Ge Jin, Najafi Nader, Zhao Wendi, Somsouk Ma, Fang Margaret, Lai Jennifer C
Division of Gastroenterology and HepatologyDepartment of MedicineUniversity of California San FranciscoSan FranciscoCAUSA.
Division of Hospital MedicineDepartment of MedicineUniversity of California San FranciscoSan FranciscoCAUSA.
Hepatol Commun. 2021 Mar 12;5(6):1069-1080. doi: 10.1002/hep4.1690. eCollection 2021 Jun.
Queries of electronic health record (EHR) data repositories allow for automated data collection. These techniques have not been used in hepatology due to the inability to capture hepatic encephalopathy (HE) grades, which are inputs for acute-on-chronic liver failure (ACLF) models. Here, we describe a methodology to use EHR data to calculate rolling ACLF scores. We examined 239 patient admissions with end-stage liver disease from July 2014 to June 2019. We mapped EHR flowsheet data to determine HE grades and calculated two longitudinally updated ACLF scores. We validated HE grades and ACLF diagnoses by chart review and calculated sensitivity, specificity, and Cohen's kappa. Of 239 patient admissions analyzed, 37% were women, 46% were non-Hispanic white, median age was 60 years, and the median Model for End-Stage Liver Disease-Na score at admission was 25. Of the 239, 7% were diagnosed with ACLF as defined by the North American Consortium for the Study of End-Stage Liver Disease (NACSELD) diagnostic criteria at admission, 27% during the hospitalization, and 9% at discharge. Forty percent were diagnosed with ACLF by the European Association for the Study of the Liver- Chronic Liver Failure Consortium (CLIF-C) diagnostic criteria at admission, 51% during the hospitalization, and 34% at discharge. From the chart review of 51 admissions, we found sensitivities and specificities for any HE (grades 1-4) were 92%-97% and 76%-95%, respectively; for severe HE (grades 3-4), sensitivities and specificities were 100% and 78%-98%, respectively. Cohen's kappa between flowsheet and chart review of HE grades ranged from 0.55 to 0.72. Sensitivities and specificities for NACSELD-ACLF diagnoses were 75%-100% and 96%-100%, respectively; for CLIF-C-ACLF diagnoses, these were 91%-100% and 96-100%, respectively. We generated approximately 28 unique ACLF scores per patient per admission day. We developed an informatics-based methodology to calculate longitudinally updated ACLF scores. This opens new analytic potentials, such as big data methods, to develop electronic phenotypes for patients with ACLF.

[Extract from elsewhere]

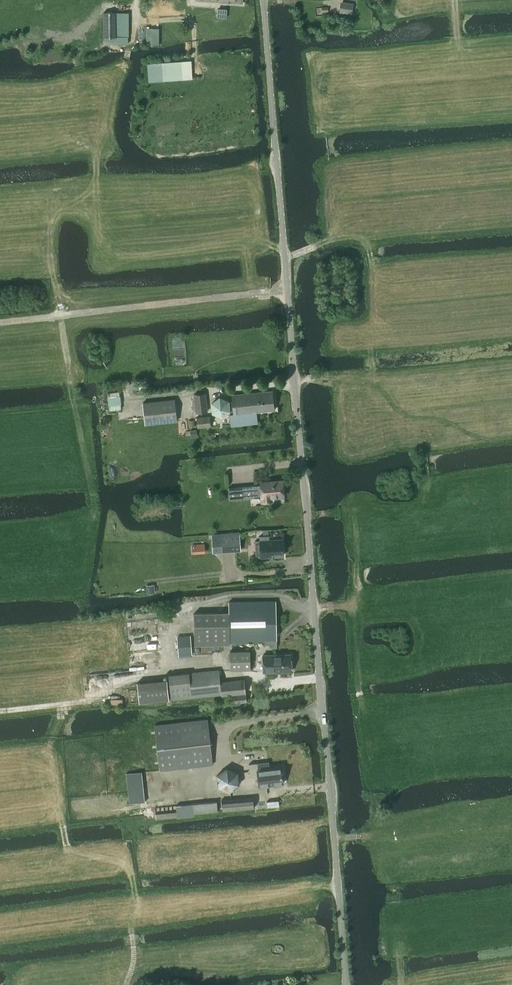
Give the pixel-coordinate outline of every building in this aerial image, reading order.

对电子健康记录(EHR)数据存储库进行查询可实现自动化数据收集。由于无法获取肝性脑病(HE)分级,而HE分级是慢性肝衰竭急性发作(ACLF)模型的输入参数,因此这些技术尚未在肝病学中使用。在此,我们描述一种使用EHR数据来计算动态ACLF评分的方法。我们研究了2014年7月至2019年6月期间239例终末期肝病患者的入院情况。我们对EHR流程表数据进行映射以确定HE分级,并计算了两个纵向更新的ACLF评分。我们通过病历审查验证了HE分级和ACLF诊断,并计算了敏感性、特异性和科恩kappa系数。在分析的239例患者入院情况中,37%为女性,46%为非西班牙裔白人,中位年龄为60岁,入院时终末期肝病钠评分模型的中位数为25。在这239例患者中,7%在入院时根据北美终末期肝病研究联盟(NACSELD)诊断标准被诊断为ACLF,27%在住院期间被诊断为ACLF,9%在出院时被诊断为ACLF。40%的患者根据欧洲肝脏研究协会-慢性肝衰竭联盟(CLIF-C)诊断标准在入院时被诊断为ACLF,51%在住院期间被诊断为ACLF,34%在出院时被诊断为ACLF。通过对51例入院病历的审查,我们发现任何HE(1 - 4级)的敏感性和特异性分别为92% - 97%和76% - 95%;对于严重HE(3 - 4级),敏感性和特异性分别为100%和78% - 98%。HE分级的流程表与病历审查之间的科恩kappa系数范围为0.55至0.72。NACSELD - ACLF诊断的敏感性和特异性分别为75% - 100%和96% - 100%;对于CLIF - C - ACLF诊断,敏感性和特异性分别为91% - 100%和96% - 100%。我们为每位患者的每个入院日生成了约28个独特的ACLF评分。我们开发了一种基于信息学的方法来计算纵向更新的ACLF评分。这开启了新的分析潜力,例如大数据方法,以开发ACLF患者的电子表型。